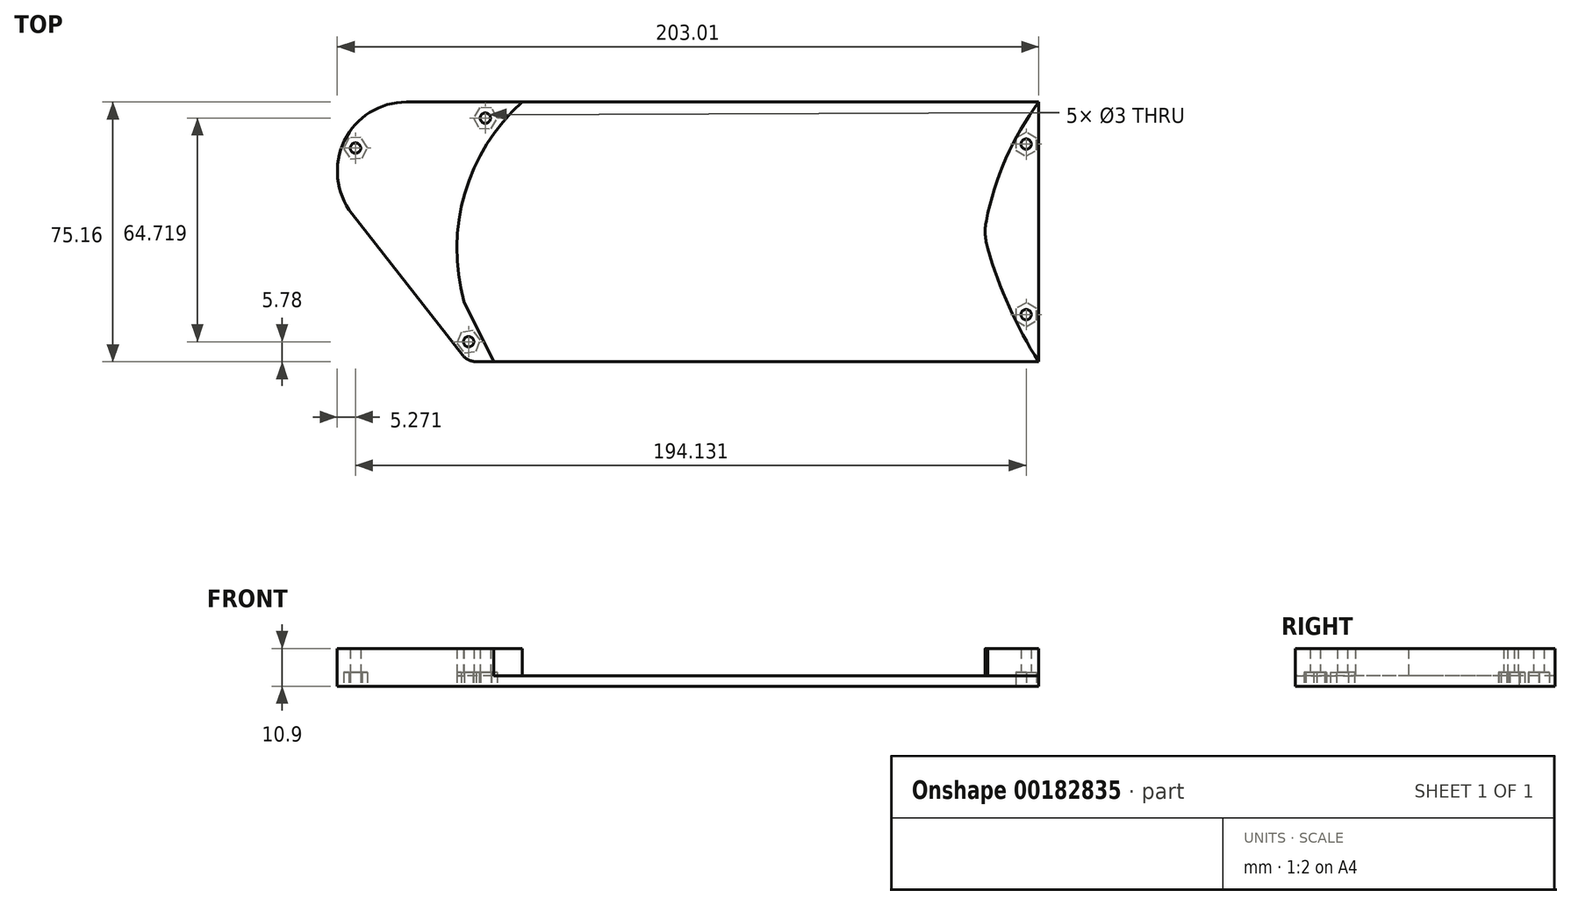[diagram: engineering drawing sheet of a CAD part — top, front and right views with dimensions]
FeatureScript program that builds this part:
annotation { "Feature Type Name" : "Feature", "Feature Type Description" : "" }
export const myFeature = defineFeature(function(context is Context, id is Id, definition is map)
    precondition{}
    {
        {
            var Q0;
            Q0=qCreatedBy(makeId("Top.planeOp"),FACE);
            var sketch = newSketch(context, id + "F0", { "sketchPlane" : qUnion([Q0])});
            skLineSegment(sketch, "E0", {"start": v(83.8, 37.87) * mm, "end": v(-99.2, 37.87) * mm});
            skLineSegment(sketch, "E1", {"start": v(83.8, -37.29) * mm, "end": v(-81.47, -37.29) * mm});
            skLineSegment(sketch, "E2.0", {"start": v(83.8, -37.29) * mm, "end": v(83.8, 37.87) * mm});
            skArc(sketch, "E3", {"start": v(68.64, 3.43) * mm, "mid": v(68.35, -0.57) * mm, "end": v(69.09, -4.5) * mm});
            skLineSegment(sketch, "E4", {"start": v(-73.97, -37.29) * mm, "end": v(-82.52, -19.87) * mm});
            skArc(sketch, "E5", {"start": v(-65.62, 37.87) * mm, "mid": v(-82.32, 11.42) * mm, "end": v(-82.52, -19.87) * mm});
            skArc(sketch, "E6", {"start": v(69.09, -4.5) * mm, "mid": v(75.26, -21.43) * mm, "end": v(83.8, -37.29) * mm});
            skLineSegment(sketch, "E7", {"start": v(-81.47, -37.29) * mm, "end": v(-114.97, 5.55) * mm});
            skArc(sketch, "E8", {"start": v(-99.2, 37.87) * mm, "mid": v(-117.19, 26.64) * mm, "end": v(-114.97, 5.55) * mm});
            skArc(sketch, "E9", {"start": v(83.8, 37.87) * mm, "mid": v(74.32, 21.49) * mm, "end": v(68.64, 3.43) * mm});
            skSolve(sketch);
        }
        {
            var Q0;
            Q0=makeQuery(id+"F0.imprint","IMPRINT",FACE,{"disambiguationData":[TD([[makeQuery(id+"F0.imprint","IMPRINT",EDGE,{"derivedFrom":sQuery(id+"F0.wireOp",EDGE,"E3")}),-1.0]])]});
            var sketch = newSketch(context, id + "F1", { "sketchPlane" : qUnion([Q0])});
            skSolve(sketch);
        }
        {
            var Q0;
            Q0=qSketchRegion(id+"F1",true);
            var Q1;
            Q1=makeQuery(id+"F0.imprint","IMPRINT",FACE,{"disambiguationData":[TD([[makeQuery(id+"F0.imprint","IMPRINT",EDGE,{"derivedFrom":sQuery(id+"F0.wireOp",EDGE,"E3")}),-1.0]])]});
            extrude(context, id + "F2", {"entities" : qUnion([Q0, Q1]), "oppositeDirection" : true, "depth" : 3 * mm});
        }
        {
            var Q0;
            {var subQ3=sQuery(id+"F0.wireOp",EDGE,"E4");Q0=makeQuery(id+"F0.imprint","IMPRINT",FACE,{"disambiguationData":[TD([[makeQuery(id+"F0.imprint","IMPRINT",EDGE,{"derivedFrom":subQ3}),1.0]])]});}
            extrude(context, id + "F3", {"entities" : qUnion([Q0]), "depth" : 7.9 * mm});
        }
        {
            var Q0;
            {var subQ0=sQuery(id+"F0.wireOp",EDGE,"E2.0");Q0=makeQuery(id+"F0.imprint","IMPRINT",FACE,{"disambiguationData":[TD([[makeQuery(id+"F0.imprint","IMPRINT",EDGE,{"derivedFrom":subQ0}),1.0]])]});}
            extrude(context, id + "F4", {"entities" : qUnion([Q0]), "depth" : 7.9 * mm});
        }
        {
            var Q0;
            Q0=makeQuery(id+"F3.opExtrude","CAP_FACE",FACE,{"disambiguationData":[OSD([sQuery(id+"F0.wireOp",EDGE,"E0"),sQuery(id+"F0.wireOp",EDGE,"E1"),sQuery(id+"F0.wireOp",EDGE,"E4"),sQuery(id+"F0.wireOp",EDGE,"E5"),sQuery(id+"F0.wireOp",EDGE,"lp4rXHfa-9uQE-Nh6Z-oIaG-cHkOYRsXJNMD"),sQuery(id+"F0.wireOp",EDGE,"E7"),sQuery(id+"F0.wireOp",EDGE,"E8")])],"isStart":true});
            var Q1;
            Q1=makeQuery(id+"F4.opExtrude","CAP_FACE",FACE,{"disambiguationData":[OSD([sQuery(id+"F0.wireOp",EDGE,"E0"),sQuery(id+"F0.wireOp",EDGE,"E1"),sQuery(id+"F0.wireOp",EDGE,"E2.0"),sQuery(id+"F0.wireOp",EDGE,"E3"),sQuery(id+"F0.wireOp",EDGE,"uJdoGhJC-Amh7-iMku-Pf1O-IdhWUITwSaAr"),sQuery(id+"F0.wireOp",EDGE,"E6")])],"isStart":true});
            extrude(context, id + "F5", {"entities" : qUnion([Q0, Q1]), "depth" : 3 * mm});
        }
        {
            var Q0;
            Q0=makeQuery(id+"F3.opExtrude","SWEPT_EDGE",EDGE,{"disambiguationData":[OSD([sQuery(id+"F0.wireOp",EDGE,"E1"),sQuery(id+"F0.wireOp",EDGE,"E7")])]});
            var Q1;
            Q1=makeQuery(id+"F5.opExtrude","SWEPT_EDGE",EDGE,{"disambiguationData":[OSD([sQuery(id+"F0.wireOp",EDGE,"E1"),sQuery(id+"F0.wireOp",EDGE,"E7")])]});
            fillet(context, id + "F6", {"entities" : qUnion([Q0, Q1]), "radius" : 5 * mm, "tangentPropagation" : true, "allowEdgeOverflow" : false});
        }
        {
            var Q0;
            Q0=makeQuery(id+"F2.opExtrude","SWEPT_BODY",BODY,{"disambiguationData":[OSD([sQuery(id+"F0.wireOp",EDGE,"E0"),sQuery(id+"F0.wireOp",EDGE,"E1"),sQuery(id+"F0.wireOp",EDGE,"E3"),sQuery(id+"F0.wireOp",EDGE,"E4"),sQuery(id+"F0.wireOp",EDGE,"E5"),sQuery(id+"F0.wireOp",EDGE,"E6"),sQuery(id+"F0.wireOp",EDGE,"E9")])]});
            var Q1;
            Q1=makeQuery(id+"F3.opExtrude","SWEPT_BODY",BODY,{"disambiguationData":[OSD([sQuery(id+"F0.wireOp",EDGE,"E0"),sQuery(id+"F0.wireOp",EDGE,"E1"),sQuery(id+"F0.wireOp",EDGE,"E4"),sQuery(id+"F0.wireOp",EDGE,"E5"),sQuery(id+"F0.wireOp",EDGE,"lp4rXHfa-9uQE-Nh6Z-oIaG-cHkOYRsXJNMD"),sQuery(id+"F0.wireOp",EDGE,"E7"),sQuery(id+"F0.wireOp",EDGE,"E8")])]});
            var Q2;
            Q2=makeQuery(id+"F4.opExtrude","SWEPT_BODY",BODY,{"disambiguationData":[OSD([sQuery(id+"F0.wireOp",EDGE,"E2.0"),sQuery(id+"F0.wireOp",EDGE,"E3"),sQuery(id+"F0.wireOp",EDGE,"E6"),sQuery(id+"F0.wireOp",EDGE,"E9")])]});
            var Q3;
            Q3=makeQuery(id+"F5.opExtrude","SWEPT_BODY",BODY,{"disambiguationData":[OSD([sQuery(id+"F0.wireOp",EDGE,"E0"),sQuery(id+"F0.wireOp",EDGE,"E1"),sQuery(id+"F0.wireOp",EDGE,"E4"),sQuery(id+"F0.wireOp",EDGE,"E5"),sQuery(id+"F0.wireOp",EDGE,"lp4rXHfa-9uQE-Nh6Z-oIaG-cHkOYRsXJNMD"),sQuery(id+"F0.wireOp",EDGE,"E7"),sQuery(id+"F0.wireOp",EDGE,"E8")])]});
            var Q4;
            Q4=makeQuery(id+"F5.opExtrude","SWEPT_BODY",BODY,{"disambiguationData":[OSD([sQuery(id+"F0.wireOp",EDGE,"E2.0"),sQuery(id+"F0.wireOp",EDGE,"E3"),sQuery(id+"F0.wireOp",EDGE,"E6"),sQuery(id+"F0.wireOp",EDGE,"E9")])]});
            booleanBodies(context, id + "F7", {"operationType" : BooleanOperationType.UNION, "tools" : qUnion([Q0, Q1, Q2, Q3, Q4])});
        }
        {
            var Q0;
            {var subQ0=sQuery(id+"F0.wireOp",EDGE,"E5");var subQ1=sQuery(id+"F0.wireOp",EDGE,"E4");var subQ2=sQuery(id+"F0.wireOp",EDGE,"E1");var subQ3=sQuery(id+"F0.wireOp",EDGE,"E0");var subQ4=sQuery(id+"F0.wireOp",EDGE,"E9");var subQ5=sQuery(id+"F0.wireOp",EDGE,"E6");var subQ6=sQuery(id+"F0.wireOp",EDGE,"E3");Q0=makeQuery(id+"F7.opBoolean","MERGE",FACE,{"derivedFrom":[makeQuery(id+"F2.opExtrude","CAP_FACE",FACE,{"disambiguationData":[OSD([subQ3,subQ2,subQ6,subQ1,subQ0,subQ5,subQ4])],"isStart":false}),makeQuery(id+"F5.opExtrude","CAP_FACE",FACE,{"disambiguationData":[OSD([sQuery(id+"F0.wireOp",EDGE,"E2.0"),subQ6,subQ5,subQ4])],"isStart":false}),makeQuery(id+"F5.opExtrude","CAP_FACE",FACE,{"disambiguationData":[OSD([subQ3,subQ2,subQ1,subQ0,sQuery(id+"F0.wireOp",EDGE,"lp4rXHfa-9uQE-Nh6Z-oIaG-cHkOYRsXJNMD"),sQuery(id+"F0.wireOp",EDGE,"E7"),sQuery(id+"F0.wireOp",EDGE,"E8")])],"isStart":false})]});}
            var sketch = newSketch(context, id + "F8", { "sketchPlane" : qUnion([Q0])});
            skPoint(sketch, "E10", {"position": v(-81.19, 31.5) * mm});
            skPoint(sketch, "E11", {"position": v(-76.36, -33.2) * mm});
            skPoint(sketch, "E12", {"position": v(-113.94, -24.55) * mm});
            skCircle(sketch, "E13.cCircle", {"center": v(-76.36, -33.2) * mm, "radius": 3 * mm, "construction": true});
            skLineSegment(sketch, "E13.0", {"start": v(-72.9, -33.15) * mm, "end": v(-74.57, -36.18) * mm});
            skLineSegment(sketch, "E13.1", {"start": v(-74.57, -36.18) * mm, "end": v(-78.04, -36.24) * mm});
            skLineSegment(sketch, "E13.2", {"start": v(-78.04, -36.24) * mm, "end": v(-79.82, -33.27) * mm});
            skLineSegment(sketch, "E13.3", {"start": v(-79.82, -33.27) * mm, "end": v(-78.14, -30.24) * mm});
            skLineSegment(sketch, "E13.4", {"start": v(-78.14, -30.24) * mm, "end": v(-74.67, -30.18) * mm});
            skLineSegment(sketch, "E13.5", {"start": v(-74.67, -30.18) * mm, "end": v(-72.9, -33.15) * mm});
            skPoint(sketch, "E13.0.midPoint", {"position": v(-73.73, -34.67) * mm});
            skPoint(sketch, "E14", {"position": v(80.2, 23.66) * mm});
            skPoint(sketch, "E15", {"position": v(80.2, -25.7) * mm});
            skCircle(sketch, "E16.cCircle", {"center": v(80.2, 23.66) * mm, "radius": 3 * mm, "construction": true});
            skLineSegment(sketch, "E16.0", {"start": v(83.2, 25.4) * mm, "end": v(83.2, 21.93) * mm});
            skLineSegment(sketch, "E16.1", {"start": v(83.2, 21.93) * mm, "end": v(80.2, 20.2) * mm});
            skLineSegment(sketch, "E16.2", {"start": v(80.2, 20.2) * mm, "end": v(77.2, 21.93) * mm});
            skLineSegment(sketch, "E16.3", {"start": v(77.2, 21.93) * mm, "end": v(77.2, 25.4) * mm});
            skLineSegment(sketch, "E16.4", {"start": v(77.2, 25.4) * mm, "end": v(80.2, 27.13) * mm});
            skLineSegment(sketch, "E16.5", {"start": v(80.2, 27.13) * mm, "end": v(83.2, 25.4) * mm});
            skPoint(sketch, "E16.0.midPoint", {"position": v(83.2, 23.66) * mm});
            skCircle(sketch, "E17.cCircle", {"center": v(80.2, -25.7) * mm, "radius": 3 * mm, "construction": true});
            skLineSegment(sketch, "E17.0", {"start": v(83.2, -23.97) * mm, "end": v(83.2, -27.43) * mm});
            skLineSegment(sketch, "E17.1", {"start": v(83.2, -27.43) * mm, "end": v(80.2, -29.16) * mm});
            skLineSegment(sketch, "E17.2", {"start": v(80.2, -29.16) * mm, "end": v(77.2, -27.43) * mm});
            skLineSegment(sketch, "E17.3", {"start": v(77.2, -27.43) * mm, "end": v(77.2, -23.97) * mm});
            skLineSegment(sketch, "E17.4", {"start": v(77.2, -23.97) * mm, "end": v(80.2, -22.24) * mm});
            skLineSegment(sketch, "E17.5", {"start": v(80.2, -22.24) * mm, "end": v(83.2, -23.97) * mm});
            skPoint(sketch, "E17.0.midPoint", {"position": v(83.2, -25.7) * mm});
            skCircle(sketch, "E18.cCircle", {"center": v(-81.19, 31.5) * mm, "radius": 3 * mm, "construction": true});
            skLineSegment(sketch, "E18.0", {"start": v(-77.76, 31.04) * mm, "end": v(-79.88, 28.3) * mm});
            skLineSegment(sketch, "E18.1", {"start": v(-79.88, 28.3) * mm, "end": v(-83.3, 28.77) * mm});
            skLineSegment(sketch, "E18.2", {"start": v(-83.3, 28.77) * mm, "end": v(-84.62, 31.98) * mm});
            skLineSegment(sketch, "E18.3", {"start": v(-84.62, 31.98) * mm, "end": v(-82.5, 34.72) * mm});
            skLineSegment(sketch, "E18.4", {"start": v(-82.5, 34.72) * mm, "end": v(-79.07, 34.25) * mm});
            skLineSegment(sketch, "E18.5", {"start": v(-79.07, 34.25) * mm, "end": v(-77.76, 31.04) * mm});
            skPoint(sketch, "E18.0.midPoint", {"position": v(-78.82, 29.67) * mm});
            skCircle(sketch, "E19.cCircle", {"center": v(-113.94, -24.55) * mm, "radius": 3 * mm, "construction": true});
            skLineSegment(sketch, "E19.0", {"start": v(-112.04, -21.66) * mm, "end": v(-110.48, -24.76) * mm});
            skLineSegment(sketch, "E19.1", {"start": v(-110.48, -24.76) * mm, "end": v(-112.38, -27.65) * mm});
            skLineSegment(sketch, "E19.2", {"start": v(-112.38, -27.65) * mm, "end": v(-115.84, -27.45) * mm});
            skLineSegment(sketch, "E19.3", {"start": v(-115.84, -27.45) * mm, "end": v(-117.4, -24.35) * mm});
            skLineSegment(sketch, "E19.4", {"start": v(-117.4, -24.35) * mm, "end": v(-115.5, -21.46) * mm});
            skLineSegment(sketch, "E19.5", {"start": v(-115.5, -21.46) * mm, "end": v(-112.04, -21.66) * mm});
            skPoint(sketch, "E19.0.midPoint", {"position": v(-111.26, -23.2) * mm});
            skSolve(sketch);
        }
        {
            var Q0;
            Q0=sQuery(id+"F8.wireOp",VERTEX,"E10");
            var Q1;
            Q1=sQuery(id+"F8.wireOp",VERTEX,"E12");
            var Q2;
            Q2=sQuery(id+"F8.wireOp",VERTEX,"E11");
            var Q3;
            Q3=sQuery(id+"F8.wireOp",VERTEX,"E14");
            var Q4;
            Q4=sQuery(id+"F8.wireOp",VERTEX,"E15");
            var Q5;
            Q5=makeQuery(id+"F2.opExtrude","SWEPT_BODY",BODY,{"disambiguationData":[OSD([sQuery(id+"F0.wireOp",EDGE,"E0"),sQuery(id+"F0.wireOp",EDGE,"E1"),sQuery(id+"F0.wireOp",EDGE,"E3"),sQuery(id+"F0.wireOp",EDGE,"E4"),sQuery(id+"F0.wireOp",EDGE,"E5"),sQuery(id+"F0.wireOp",EDGE,"E6"),sQuery(id+"F0.wireOp",EDGE,"E9")])]});
            hole(context, id + "F9", {"style" : HoleStyle.SIMPLE, "endStyle" : HoleEndStyle.THROUGH, "holeDiameter" : 3 * mm, "startFromSketch" : true, "locations" : qUnion([Q0, Q1, Q2, Q3, Q4]), "scope" : qUnion([Q5]), "isTappedThrough" : true});
        }
        {
            var Q0;
            Q0=qSketchRegion(id+"F8",true);
            extrude(context, id + "F10", {"entities" : qUnion([Q0]), "operationType" : NewBodyOperationType.REMOVE, "oppositeDirection" : true, "depth" : 4 * mm});
        }
        {
            var Q0;
            Q0=qSketchRegion(id+"F8",true);
            extrude(context, id + "F11", {"entities" : qUnion([Q0]), "operationType" : NewBodyOperationType.REMOVE, "oppositeDirection" : true, "depth" : 4 * mm});
        }
    });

- SHORT PROBLEM: Report how many lines in the records above contain the string "newSketch", matching case exactly. Give only the number.

- THE SOLUTION: 3